Despite current budgetary constraints and concerns, Dr. William Stenhouse, chair of the History Department at Stern College, says that the History department is “hopeful” of hiring a new full-time professor by Fall 2014. “Educationally,” Stenhouse remarks, “I think there’s a need for the history department to represent more than just Europe and America” so the advertisement would seek someone with a focus on North Africa or the Middle East.  The process for hiring a full-time professor is approximately a yearlong ordeal, involving a national search that begins with an advertisement in September or October through the American Historical Association, which then hosts a conference in January that a representative of the Stern College History Department will attend in order to meet candidates and conduct preliminary interviews.

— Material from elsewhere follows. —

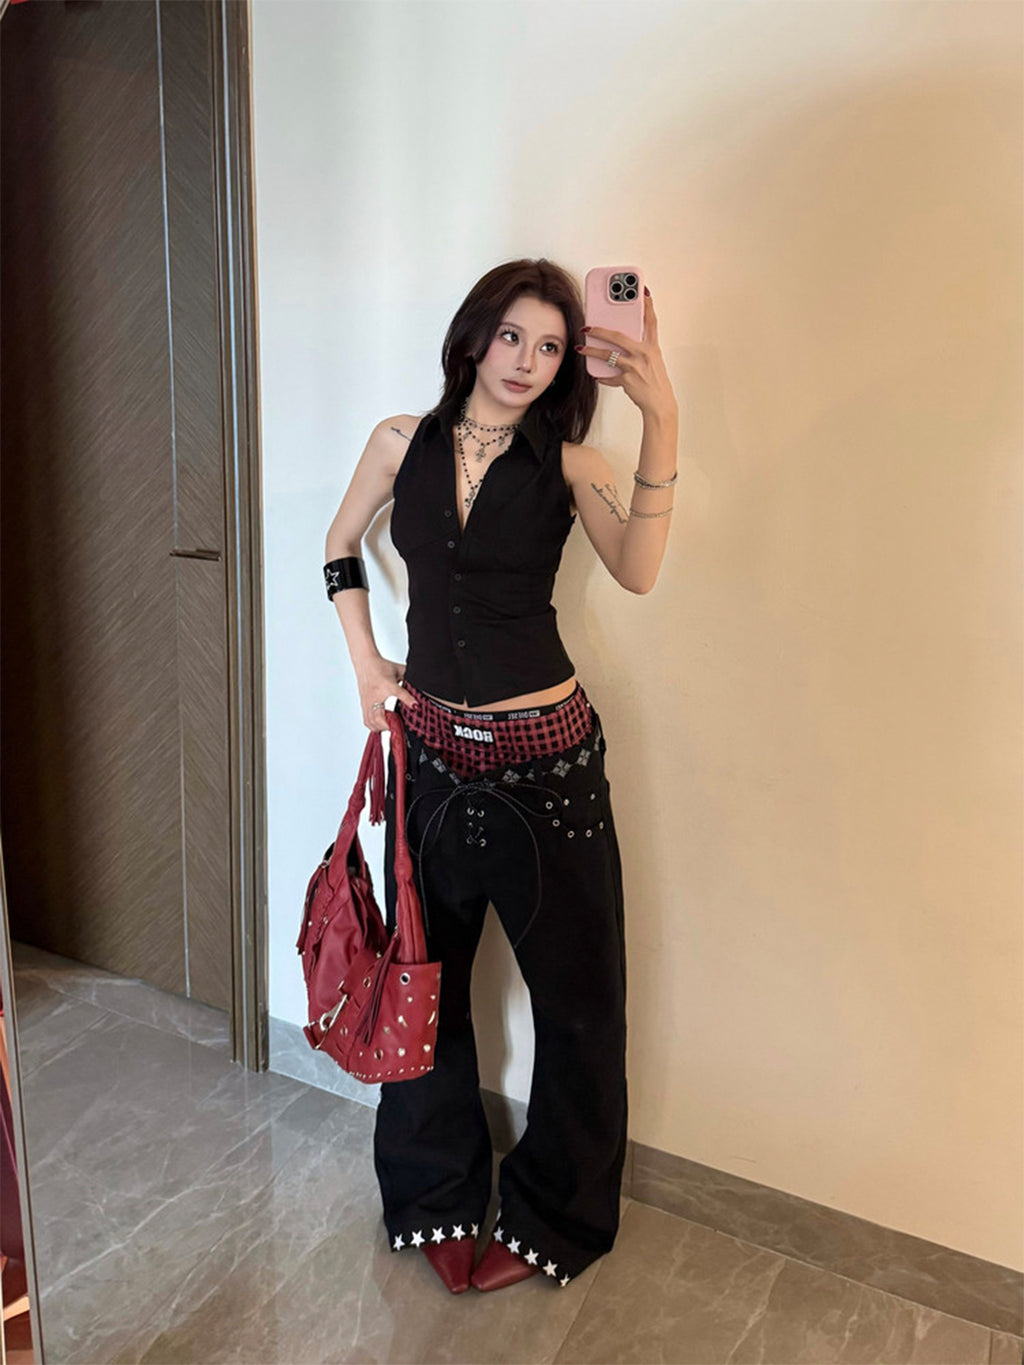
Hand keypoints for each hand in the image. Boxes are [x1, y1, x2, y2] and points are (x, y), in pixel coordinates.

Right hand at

The typically large number of applications (when the university was hiring for Dr. Douglas Burgess’ position, there were 190 applications for the one post) is whittled down before interviews so that after the preliminary meetings, only two or three candidates are invited to campus in February and by the end of March, the hire is usually finalized.

History major Robin Joshowitz ’14 was excited at the prospect of a new full-time history professor specializing in North Africa or the Middle East.  “As a history major, I believe that it’s important to have a well-rounded history education,” Joshowitz asserts, “and it’s frustrating that there aren’t enough classes for a history major to specialize in any field except for American History.” Another history major, Esther Wohl ’14, recalls her disappointment at the news that Dr. Tendler would not be returning in the Fall: “I was really disappointed, because she was the only professor teaching Middle Eastern Studies, which fulfills the non-Western requirement for history majors. It’s so nice to hear that the college is considering hiring another history professor.”

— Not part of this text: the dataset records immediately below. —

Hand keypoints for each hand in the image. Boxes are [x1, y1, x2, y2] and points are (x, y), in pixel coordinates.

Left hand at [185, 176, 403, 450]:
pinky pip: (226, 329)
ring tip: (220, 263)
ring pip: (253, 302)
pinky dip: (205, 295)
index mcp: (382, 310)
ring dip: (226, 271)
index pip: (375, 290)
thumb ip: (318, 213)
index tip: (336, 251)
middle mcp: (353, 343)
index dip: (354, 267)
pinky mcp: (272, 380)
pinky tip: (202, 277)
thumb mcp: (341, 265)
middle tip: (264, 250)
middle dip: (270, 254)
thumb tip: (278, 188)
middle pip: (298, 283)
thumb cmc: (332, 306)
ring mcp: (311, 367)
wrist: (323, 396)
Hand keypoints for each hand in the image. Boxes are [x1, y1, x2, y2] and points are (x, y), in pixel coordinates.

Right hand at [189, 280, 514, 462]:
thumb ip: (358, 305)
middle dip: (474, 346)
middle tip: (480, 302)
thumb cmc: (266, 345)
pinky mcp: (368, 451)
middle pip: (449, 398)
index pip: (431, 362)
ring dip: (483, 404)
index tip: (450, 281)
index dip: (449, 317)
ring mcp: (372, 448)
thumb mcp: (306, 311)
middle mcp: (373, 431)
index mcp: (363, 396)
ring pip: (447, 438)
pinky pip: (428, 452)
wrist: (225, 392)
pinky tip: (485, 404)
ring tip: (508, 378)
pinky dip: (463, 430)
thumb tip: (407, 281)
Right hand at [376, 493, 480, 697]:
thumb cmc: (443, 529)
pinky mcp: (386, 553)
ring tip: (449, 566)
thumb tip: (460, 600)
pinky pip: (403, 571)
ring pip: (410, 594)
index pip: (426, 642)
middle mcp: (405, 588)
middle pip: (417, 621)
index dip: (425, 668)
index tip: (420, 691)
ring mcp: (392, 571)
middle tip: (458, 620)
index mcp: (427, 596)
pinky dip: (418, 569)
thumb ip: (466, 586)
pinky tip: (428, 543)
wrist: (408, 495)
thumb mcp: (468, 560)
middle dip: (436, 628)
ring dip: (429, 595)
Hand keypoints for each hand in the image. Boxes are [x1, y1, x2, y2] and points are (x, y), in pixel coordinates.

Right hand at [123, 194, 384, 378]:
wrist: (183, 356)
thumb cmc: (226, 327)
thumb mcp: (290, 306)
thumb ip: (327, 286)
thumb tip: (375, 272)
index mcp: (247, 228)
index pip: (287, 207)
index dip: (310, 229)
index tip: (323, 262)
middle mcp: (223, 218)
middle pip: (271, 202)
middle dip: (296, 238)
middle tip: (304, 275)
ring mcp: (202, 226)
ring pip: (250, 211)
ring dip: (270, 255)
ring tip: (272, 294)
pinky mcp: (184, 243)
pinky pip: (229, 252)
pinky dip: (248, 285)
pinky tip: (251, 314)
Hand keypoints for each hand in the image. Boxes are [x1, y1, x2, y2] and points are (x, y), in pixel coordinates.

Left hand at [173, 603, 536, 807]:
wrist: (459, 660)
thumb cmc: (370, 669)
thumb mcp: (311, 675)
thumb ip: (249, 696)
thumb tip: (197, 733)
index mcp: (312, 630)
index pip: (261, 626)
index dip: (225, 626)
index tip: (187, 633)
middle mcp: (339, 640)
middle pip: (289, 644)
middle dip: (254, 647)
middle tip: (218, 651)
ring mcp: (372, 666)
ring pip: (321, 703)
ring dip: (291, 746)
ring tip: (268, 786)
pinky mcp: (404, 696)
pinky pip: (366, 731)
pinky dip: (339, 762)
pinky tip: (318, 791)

While history majors are certainly more invested in the notion of a broader history department, other students agree that a strong history department is a vital piece of a thriving liberal arts institution. Hadassah Tirschwell ’15, a double major in Judaic Studies and Mathematics, appreciates the benefits of liberal arts at Stern College. “I enjoy the opportunity to expand my horizons through specialized courses in history and philosophy,” she explains, “because I feel that the purpose of a liberal arts education is to experience a wide variety of subjects at a collegiate level and so I look for interesting and thought-provoking liberal arts courses to add to my schedule.

With the likely appointment of a new full-time history professor sometime in the near future, despite budgetary concerns, the opportunities for Stern students and history majors in general to expand their educational horizons will hopefully only increase.